Stored data
┌──
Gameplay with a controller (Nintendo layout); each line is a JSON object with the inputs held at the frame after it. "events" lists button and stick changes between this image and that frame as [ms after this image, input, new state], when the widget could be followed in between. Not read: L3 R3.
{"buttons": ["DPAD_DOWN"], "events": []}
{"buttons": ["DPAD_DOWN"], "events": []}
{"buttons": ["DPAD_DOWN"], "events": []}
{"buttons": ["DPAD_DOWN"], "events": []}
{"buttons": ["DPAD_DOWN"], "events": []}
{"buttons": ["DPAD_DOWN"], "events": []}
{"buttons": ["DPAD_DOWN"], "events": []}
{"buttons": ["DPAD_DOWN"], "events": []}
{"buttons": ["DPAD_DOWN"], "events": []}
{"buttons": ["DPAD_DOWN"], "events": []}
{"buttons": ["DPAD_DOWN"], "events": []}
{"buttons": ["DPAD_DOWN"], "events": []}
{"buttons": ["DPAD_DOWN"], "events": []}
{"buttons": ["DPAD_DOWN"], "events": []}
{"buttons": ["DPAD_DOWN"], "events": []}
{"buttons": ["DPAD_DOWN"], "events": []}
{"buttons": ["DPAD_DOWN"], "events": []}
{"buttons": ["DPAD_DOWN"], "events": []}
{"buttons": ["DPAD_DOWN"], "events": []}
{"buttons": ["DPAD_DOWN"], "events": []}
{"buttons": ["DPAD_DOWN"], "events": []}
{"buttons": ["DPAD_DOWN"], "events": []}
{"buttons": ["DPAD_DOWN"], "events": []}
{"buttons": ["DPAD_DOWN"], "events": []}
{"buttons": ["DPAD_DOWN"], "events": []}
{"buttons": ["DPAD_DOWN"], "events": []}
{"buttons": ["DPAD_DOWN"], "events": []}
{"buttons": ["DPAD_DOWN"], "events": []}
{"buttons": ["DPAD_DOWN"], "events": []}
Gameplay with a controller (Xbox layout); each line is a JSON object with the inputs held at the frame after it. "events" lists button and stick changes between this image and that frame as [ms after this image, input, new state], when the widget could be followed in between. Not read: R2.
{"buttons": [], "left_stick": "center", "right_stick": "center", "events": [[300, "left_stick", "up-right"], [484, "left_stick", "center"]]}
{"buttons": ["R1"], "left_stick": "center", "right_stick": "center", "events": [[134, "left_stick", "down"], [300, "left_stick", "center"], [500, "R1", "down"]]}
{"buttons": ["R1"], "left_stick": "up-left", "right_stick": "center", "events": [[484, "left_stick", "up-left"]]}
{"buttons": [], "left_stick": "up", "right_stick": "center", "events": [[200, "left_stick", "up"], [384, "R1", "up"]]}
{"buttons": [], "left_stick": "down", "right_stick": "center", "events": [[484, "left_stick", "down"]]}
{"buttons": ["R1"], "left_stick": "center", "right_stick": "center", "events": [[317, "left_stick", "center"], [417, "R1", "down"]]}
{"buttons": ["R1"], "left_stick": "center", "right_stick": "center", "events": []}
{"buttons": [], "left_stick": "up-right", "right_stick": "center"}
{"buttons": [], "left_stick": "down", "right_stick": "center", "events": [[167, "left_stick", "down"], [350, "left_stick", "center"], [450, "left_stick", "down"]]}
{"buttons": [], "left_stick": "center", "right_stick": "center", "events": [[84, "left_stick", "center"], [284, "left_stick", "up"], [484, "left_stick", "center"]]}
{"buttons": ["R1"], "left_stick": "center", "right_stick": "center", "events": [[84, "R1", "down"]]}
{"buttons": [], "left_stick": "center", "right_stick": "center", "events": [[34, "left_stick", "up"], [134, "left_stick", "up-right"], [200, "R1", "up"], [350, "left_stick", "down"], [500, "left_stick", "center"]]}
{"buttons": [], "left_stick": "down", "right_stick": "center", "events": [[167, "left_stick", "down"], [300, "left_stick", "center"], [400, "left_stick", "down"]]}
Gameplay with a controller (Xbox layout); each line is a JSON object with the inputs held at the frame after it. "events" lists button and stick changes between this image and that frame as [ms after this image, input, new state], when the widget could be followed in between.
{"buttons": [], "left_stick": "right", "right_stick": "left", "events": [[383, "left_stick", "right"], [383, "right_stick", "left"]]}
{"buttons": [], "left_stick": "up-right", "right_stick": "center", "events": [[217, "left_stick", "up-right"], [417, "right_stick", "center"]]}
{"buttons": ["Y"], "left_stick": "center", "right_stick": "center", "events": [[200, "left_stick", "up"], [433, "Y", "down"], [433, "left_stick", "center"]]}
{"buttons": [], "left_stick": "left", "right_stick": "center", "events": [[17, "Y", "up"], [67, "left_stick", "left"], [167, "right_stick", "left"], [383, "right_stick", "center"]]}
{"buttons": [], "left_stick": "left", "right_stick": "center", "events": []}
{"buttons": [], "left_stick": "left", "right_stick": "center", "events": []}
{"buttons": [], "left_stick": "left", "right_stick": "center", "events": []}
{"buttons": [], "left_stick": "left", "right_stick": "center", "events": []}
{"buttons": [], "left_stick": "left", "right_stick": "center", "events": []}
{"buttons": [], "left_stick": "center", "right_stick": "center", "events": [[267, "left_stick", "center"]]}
└──
Exercise brief:
The answer is the full set of records above, repeated exactly.

Response below:
Gameplay with a controller (Nintendo layout); each line is a JSON object with the inputs held at the frame after it. "events" lists button and stick changes between this image and that frame as [ms after this image, input, new state], when the widget could be followed in between. Not read: L3 R3.
{"buttons": ["DPAD_DOWN"], "events": []}
{"buttons": ["DPAD_DOWN"], "events": []}
{"buttons": ["DPAD_DOWN"], "events": []}
{"buttons": ["DPAD_DOWN"], "events": []}
{"buttons": ["DPAD_DOWN"], "events": []}
{"buttons": ["DPAD_DOWN"], "events": []}
{"buttons": ["DPAD_DOWN"], "events": []}
{"buttons": ["DPAD_DOWN"], "events": []}
{"buttons": ["DPAD_DOWN"], "events": []}
{"buttons": ["DPAD_DOWN"], "events": []}
{"buttons": ["DPAD_DOWN"], "events": []}
{"buttons": ["DPAD_DOWN"], "events": []}
{"buttons": ["DPAD_DOWN"], "events": []}
{"buttons": ["DPAD_DOWN"], "events": []}
{"buttons": ["DPAD_DOWN"], "events": []}
{"buttons": ["DPAD_DOWN"], "events": []}
{"buttons": ["DPAD_DOWN"], "events": []}
{"buttons": ["DPAD_DOWN"], "events": []}
{"buttons": ["DPAD_DOWN"], "events": []}
{"buttons": ["DPAD_DOWN"], "events": []}
{"buttons": ["DPAD_DOWN"], "events": []}
{"buttons": ["DPAD_DOWN"], "events": []}
{"buttons": ["DPAD_DOWN"], "events": []}
{"buttons": ["DPAD_DOWN"], "events": []}
{"buttons": ["DPAD_DOWN"], "events": []}
{"buttons": ["DPAD_DOWN"], "events": []}
{"buttons": ["DPAD_DOWN"], "events": []}
{"buttons": ["DPAD_DOWN"], "events": []}
{"buttons": ["DPAD_DOWN"], "events": []}
Gameplay with a controller (Xbox layout); each line is a JSON object with the inputs held at the frame after it. "events" lists button and stick changes between this image and that frame as [ms after this image, input, new state], when the widget could be followed in between. Not read: R2.
{"buttons": [], "left_stick": "center", "right_stick": "center", "events": [[300, "left_stick", "up-right"], [484, "left_stick", "center"]]}
{"buttons": ["R1"], "left_stick": "center", "right_stick": "center", "events": [[134, "left_stick", "down"], [300, "left_stick", "center"], [500, "R1", "down"]]}
{"buttons": ["R1"], "left_stick": "up-left", "right_stick": "center", "events": [[484, "left_stick", "up-left"]]}
{"buttons": [], "left_stick": "up", "right_stick": "center", "events": [[200, "left_stick", "up"], [384, "R1", "up"]]}
{"buttons": [], "left_stick": "down", "right_stick": "center", "events": [[484, "left_stick", "down"]]}
{"buttons": ["R1"], "left_stick": "center", "right_stick": "center", "events": [[317, "left_stick", "center"], [417, "R1", "down"]]}
{"buttons": ["R1"], "left_stick": "center", "right_stick": "center", "events": []}
{"buttons": [], "left_stick": "up-right", "right_stick": "center"}
{"buttons": [], "left_stick": "down", "right_stick": "center", "events": [[167, "left_stick", "down"], [350, "left_stick", "center"], [450, "left_stick", "down"]]}
{"buttons": [], "left_stick": "center", "right_stick": "center", "events": [[84, "left_stick", "center"], [284, "left_stick", "up"], [484, "left_stick", "center"]]}
{"buttons": ["R1"], "left_stick": "center", "right_stick": "center", "events": [[84, "R1", "down"]]}
{"buttons": [], "left_stick": "center", "right_stick": "center", "events": [[34, "left_stick", "up"], [134, "left_stick", "up-right"], [200, "R1", "up"], [350, "left_stick", "down"], [500, "left_stick", "center"]]}
{"buttons": [], "left_stick": "down", "right_stick": "center", "events": [[167, "left_stick", "down"], [300, "left_stick", "center"], [400, "left_stick", "down"]]}
Gameplay with a controller (Xbox layout); each line is a JSON object with the inputs held at the frame after it. "events" lists button and stick changes between this image and that frame as [ms after this image, input, new state], when the widget could be followed in between.
{"buttons": [], "left_stick": "right", "right_stick": "left", "events": [[383, "left_stick", "right"], [383, "right_stick", "left"]]}
{"buttons": [], "left_stick": "up-right", "right_stick": "center", "events": [[217, "left_stick", "up-right"], [417, "right_stick", "center"]]}
{"buttons": ["Y"], "left_stick": "center", "right_stick": "center", "events": [[200, "left_stick", "up"], [433, "Y", "down"], [433, "left_stick", "center"]]}
{"buttons": [], "left_stick": "left", "right_stick": "center", "events": [[17, "Y", "up"], [67, "left_stick", "left"], [167, "right_stick", "left"], [383, "right_stick", "center"]]}
{"buttons": [], "left_stick": "left", "right_stick": "center", "events": []}
{"buttons": [], "left_stick": "left", "right_stick": "center", "events": []}
{"buttons": [], "left_stick": "left", "right_stick": "center", "events": []}
{"buttons": [], "left_stick": "left", "right_stick": "center", "events": []}
{"buttons": [], "left_stick": "left", "right_stick": "center", "events": []}
{"buttons": [], "left_stick": "center", "right_stick": "center", "events": [[267, "left_stick", "center"]]}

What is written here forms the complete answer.